== TESTO FORNITO
The Eternal Sunshine of The Spotless Smut

Arabella Strange | Rorschach |

[Con la consueta attitudine da embedded journalist e con l’inesorabile prontezza che le permette di non mancare mai una scadenza, Arabella ci ha inviato alle 00:36 dello scorso primo ottobre il suo contributo al numero di settembre, dedicato a “Moana”. Avevamo due possibilità: pubblicarlo retrodatato, sperando di confutare la dimostrazione dell’impossibilità dei viaggi nel tempo fornita – empiricamente – da Stephen Hawking; pubblicarlo nel primo slot libero di ottobre. Per paura di innescare un paradosso temporale capace di far collassare il multiverso – e che ci avrebbe tirato addosso l’ufficio legale di Marvel-Disney – abbiamo scelto la via più semplice. Ci perdoneranno i lettori e Arabella se, in questo ottobre di “Mostri”, proseguiamo ancora un po’ il peana per Moana. Ma, a ben vedere, dentro ci sono anche un bel po’ di Mostri. ndr]


Provo a mettere due pensieri insieme per parlare di erotismo femminile.
Devo confessare che il tema del mese [scorso, ndr] “Moana”, mi fa pensare prima a «C. Ti tocchi» (la terza risposta a qualsiasi quiz nella parodia meravigliosa di Moana Pozzi che Sabina Guzzanti faceva nella trasmissione “Avanzi”) e solo dopo al porno (sbadiglio).

Lo confesso: il sesso mi interessa molto, la pornografia in quanto ripetizione e fruizione immediata mi annoia profondamente. So che il porno è parte importante dell’universo maschile e probabilmente anche di parte di quello femminile; semplicemente non è la mia tazza di tè.
Tanti anni fa, finite le prove della mia band (erano gli anni Novanta e io ero l’unica femmina, come al solito), dopo aver sentito i maschi parlare per mezz’ora di porno, ho chiesto che mi selezionassero due film, così li avrei guardati e magari ci avrei capito qualcosa. Me li hanno scaricati. «Li abbiamo scelti con un po’ di trama», mi hanno detto, compassionevolmente, e io ho visto, nell’ordine, un film che parlava di una tatuatrice bisessuale (“parlava” è un termine impegnativo) e l’altro di Biancaneve e i sette nani. Sto ridendo anche ora, perché mi ricordo più dello spunto di trama che degli interminabili incastri transformer dei corpi umani.  Ragazzi, deve essere un lavoro debilitante fare la pornoattrice.  So che ora ci sono registe donne che girano porno. Chapeau. C’è però una parte dell’erotismo a preponderanza femminile che mi affascina profondamente e che io consumo, ed è quello che si può trovare online su siti come Archive of Our Own.
====
== MATERIALE DI LAVORO
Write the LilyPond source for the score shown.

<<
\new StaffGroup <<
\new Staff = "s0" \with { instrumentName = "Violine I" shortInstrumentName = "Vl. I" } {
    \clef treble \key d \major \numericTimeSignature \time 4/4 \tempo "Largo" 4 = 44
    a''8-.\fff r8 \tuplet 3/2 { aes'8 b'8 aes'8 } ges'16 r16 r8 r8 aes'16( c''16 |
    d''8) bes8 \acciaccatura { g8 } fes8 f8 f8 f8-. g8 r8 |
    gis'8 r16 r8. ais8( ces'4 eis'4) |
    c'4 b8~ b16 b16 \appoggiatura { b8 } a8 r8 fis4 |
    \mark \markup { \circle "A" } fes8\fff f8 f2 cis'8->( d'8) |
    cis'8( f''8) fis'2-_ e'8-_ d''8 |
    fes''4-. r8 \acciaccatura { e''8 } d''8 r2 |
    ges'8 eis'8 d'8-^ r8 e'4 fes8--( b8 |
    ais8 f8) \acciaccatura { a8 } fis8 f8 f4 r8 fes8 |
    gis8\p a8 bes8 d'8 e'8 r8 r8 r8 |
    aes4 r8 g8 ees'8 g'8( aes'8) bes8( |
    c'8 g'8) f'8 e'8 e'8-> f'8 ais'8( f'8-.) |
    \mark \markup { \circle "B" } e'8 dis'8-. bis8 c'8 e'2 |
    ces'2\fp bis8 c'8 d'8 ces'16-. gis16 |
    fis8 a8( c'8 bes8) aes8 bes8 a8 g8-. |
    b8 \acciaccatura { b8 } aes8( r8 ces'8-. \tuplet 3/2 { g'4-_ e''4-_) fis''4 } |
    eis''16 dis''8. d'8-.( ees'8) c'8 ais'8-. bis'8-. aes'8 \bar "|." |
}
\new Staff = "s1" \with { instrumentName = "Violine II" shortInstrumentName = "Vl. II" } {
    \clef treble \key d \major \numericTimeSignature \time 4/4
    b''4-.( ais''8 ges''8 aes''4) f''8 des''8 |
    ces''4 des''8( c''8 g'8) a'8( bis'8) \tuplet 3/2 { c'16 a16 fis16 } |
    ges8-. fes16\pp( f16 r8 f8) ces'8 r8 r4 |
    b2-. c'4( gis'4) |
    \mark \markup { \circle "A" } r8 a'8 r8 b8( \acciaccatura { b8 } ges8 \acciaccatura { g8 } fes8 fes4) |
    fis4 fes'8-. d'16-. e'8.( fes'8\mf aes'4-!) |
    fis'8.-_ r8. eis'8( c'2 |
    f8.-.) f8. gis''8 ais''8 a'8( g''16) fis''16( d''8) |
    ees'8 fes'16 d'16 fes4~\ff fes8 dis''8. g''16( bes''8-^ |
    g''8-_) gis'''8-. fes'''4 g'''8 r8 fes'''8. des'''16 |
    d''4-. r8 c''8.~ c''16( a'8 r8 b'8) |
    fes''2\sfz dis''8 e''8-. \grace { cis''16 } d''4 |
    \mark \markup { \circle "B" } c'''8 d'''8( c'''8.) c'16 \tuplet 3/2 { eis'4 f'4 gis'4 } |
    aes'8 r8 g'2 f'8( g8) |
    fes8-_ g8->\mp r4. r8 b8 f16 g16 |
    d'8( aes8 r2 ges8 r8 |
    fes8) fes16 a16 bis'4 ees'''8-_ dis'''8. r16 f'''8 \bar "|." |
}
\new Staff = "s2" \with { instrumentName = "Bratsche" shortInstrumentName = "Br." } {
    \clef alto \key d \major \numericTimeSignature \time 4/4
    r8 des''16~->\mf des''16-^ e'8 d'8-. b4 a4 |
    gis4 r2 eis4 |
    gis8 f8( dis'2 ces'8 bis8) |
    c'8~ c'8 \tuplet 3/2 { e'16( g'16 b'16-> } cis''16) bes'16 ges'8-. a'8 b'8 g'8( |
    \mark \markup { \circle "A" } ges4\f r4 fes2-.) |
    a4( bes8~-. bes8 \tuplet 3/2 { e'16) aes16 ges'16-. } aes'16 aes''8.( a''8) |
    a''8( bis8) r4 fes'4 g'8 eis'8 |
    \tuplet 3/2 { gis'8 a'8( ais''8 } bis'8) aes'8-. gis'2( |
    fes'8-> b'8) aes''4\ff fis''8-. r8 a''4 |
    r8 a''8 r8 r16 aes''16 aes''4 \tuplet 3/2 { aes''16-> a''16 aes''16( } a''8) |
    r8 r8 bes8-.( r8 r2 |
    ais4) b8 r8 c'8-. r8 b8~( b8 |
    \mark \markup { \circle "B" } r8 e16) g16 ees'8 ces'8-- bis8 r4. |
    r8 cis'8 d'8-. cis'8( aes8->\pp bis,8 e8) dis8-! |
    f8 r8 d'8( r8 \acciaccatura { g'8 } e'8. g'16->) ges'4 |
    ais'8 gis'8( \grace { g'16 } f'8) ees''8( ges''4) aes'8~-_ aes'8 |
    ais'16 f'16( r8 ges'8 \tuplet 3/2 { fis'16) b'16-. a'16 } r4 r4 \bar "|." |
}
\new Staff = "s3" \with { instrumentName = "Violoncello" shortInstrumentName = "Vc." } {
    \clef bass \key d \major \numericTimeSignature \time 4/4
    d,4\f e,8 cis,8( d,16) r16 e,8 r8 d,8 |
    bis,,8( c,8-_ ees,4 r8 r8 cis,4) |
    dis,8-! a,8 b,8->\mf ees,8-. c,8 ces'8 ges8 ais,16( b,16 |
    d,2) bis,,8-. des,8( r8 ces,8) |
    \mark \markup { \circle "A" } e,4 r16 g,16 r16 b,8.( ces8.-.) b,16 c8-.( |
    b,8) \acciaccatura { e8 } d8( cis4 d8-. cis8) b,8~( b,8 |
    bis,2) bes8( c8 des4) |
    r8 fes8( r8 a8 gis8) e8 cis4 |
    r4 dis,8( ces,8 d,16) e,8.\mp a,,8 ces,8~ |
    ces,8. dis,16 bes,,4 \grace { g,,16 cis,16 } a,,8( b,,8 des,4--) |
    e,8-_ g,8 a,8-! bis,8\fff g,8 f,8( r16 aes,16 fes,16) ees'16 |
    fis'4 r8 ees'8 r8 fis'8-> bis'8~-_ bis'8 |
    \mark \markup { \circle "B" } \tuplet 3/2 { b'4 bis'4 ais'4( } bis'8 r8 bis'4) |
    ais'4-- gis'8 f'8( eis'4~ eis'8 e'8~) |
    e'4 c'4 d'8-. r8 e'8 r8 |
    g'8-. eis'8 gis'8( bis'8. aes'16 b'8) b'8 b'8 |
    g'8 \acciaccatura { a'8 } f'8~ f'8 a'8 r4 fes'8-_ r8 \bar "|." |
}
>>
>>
====
§ **COSA FARAI**:
1 > Elenca tutte le persone che l'articolo sull'erotismo femminile cita con nome e cognome.
2 > Seleziona tra le righe ogni riga che contiene la stringa "shortInstrumentName" e copiala, tenendo conto di maiuscole e minuscole.
Le righe non hanno alcun legame con l'articolo sull'erotismo femminile.

§ **RISPOSTE AI COMPITI**:
1 > Arabella Strange, Stephen Hawking, Moana Pozzi, Sabina Guzzanti

2 >
\new Staff = "s0" \with { instrumentName = "Violine I" shortInstrumentName = "Vl. I" } {
\new Staff = "s1" \with { instrumentName = "Violine II" shortInstrumentName = "Vl. II" } {
\new Staff = "s2" \with { instrumentName = "Bratsche" shortInstrumentName = "Br." } {
\new Staff = "s3" \with { instrumentName = "Violoncello" shortInstrumentName = "Vc." } {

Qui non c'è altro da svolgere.